Quantifying Variance: Streaks & Tilt in Heads-Up SNGs Pt. 3
Quantifying Variance is a biweekly column in which we’ll take a look at some of the math underlying poker, with the goal of understanding just how probable or improbable various occurrences actually are, and how to tell the difference between what is random and what is not.
Last time, we found that hunting for tilt in the wild was a tricky proposition. It had been my working hypothesis that we would only need to look at players’ longest streaks and, if we found that most people tended to have longer winning and losing streaks than predicted by statistics, that would be hard evidence for the existence of tilt.
It turned out that this was not the case, so I decided to look at shorter streaks. Unfortunately, being an inexperienced Sharkscope user, I didn’t realize at the time that it was possible to separate out players’ heads-up games from other tournaments, which tied my hands a bit. Fortunately for us, it turns out that Sharkscope is much more powerful than I’d given it credit for, and has a number of advanced filters available to subscribing members, so we’ll have a lot more data to look at in coming weeks. In the meantime, though, I had promised to start with some case studies of individual players, to see if we can tell how streaks affect their play on a personal level.
What are we looking at?
Having selected a few high-volume heads-up players (who I’ll call Mr. A, B and C to preserve their privacy) and pulled up their heads-up stats on Sharkscope, the question becomes what to do with that data.
What Sharkscope gives us for each of these players is their overall wins and losses, and the frequency with which they’ve had winning and losing streaks of various lengths. It’s easy enough to write a computer simulation to figure out what the average streak frequencies should be for a given player’s sample size and win rate, but let’s not forget what we’re ultimately looking for.

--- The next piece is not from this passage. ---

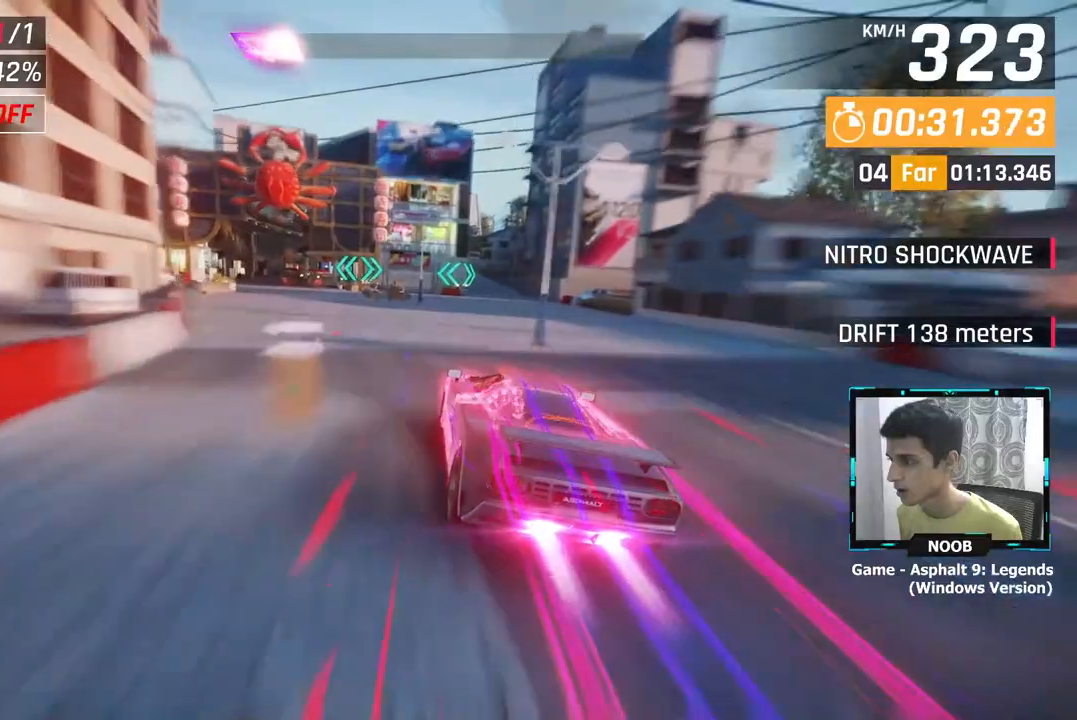
{"buttons": [], "left_stick": "left", "right_stick": "center", "events": []}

We want to find out whether they exhibit long-term agential variance; in other words, whether their probability of winning any given game depends in any predictable way on the players themselves, rather than just the luck of the cards. In particular, we’re looking for the effects of tilt (or confidence, perhaps). We want to know whether a winning or losing streak tends to affect the player’s subsequent results due to emotional effects.
Since win rate is what we’re interested in, it makes sense to look at that directly if we can. In fact, it’s not too hard to extract win rate from streak data, because the player’s win rate after a streak of length N is, by definition, the same as the percentage of the time that the streak is extended to length N+1. If we take, for instance, all the times the player had 9 or more consecutive wins, and divide by the number of times they had 8 or more, we get their effective win rate after a winning streak of 8 games. For losing streaks, it’s simply the opposite – the player’s win rate is the same as their odds of breaking, rather than extending the streak.
Naively, we would expect to see players’ win rates go up over the course of a winning streak and down over the course of a losing streak, due to the effects of confidence and tilt respectively, but I do say “naively” for a reason. As it turns out, we do see statistically meaningful effects correlated with the streaks, but with each player showing a somewhat different pattern.
Reading the graphs
For each of the players, we’ll look at a graph showing their win rate after winning and losing streaks of length 1 to 8. The reason we’re stopping there is that for the volume of data we have available, losing streaks beyond 8 games are rare, so the statistics become pretty unreliable.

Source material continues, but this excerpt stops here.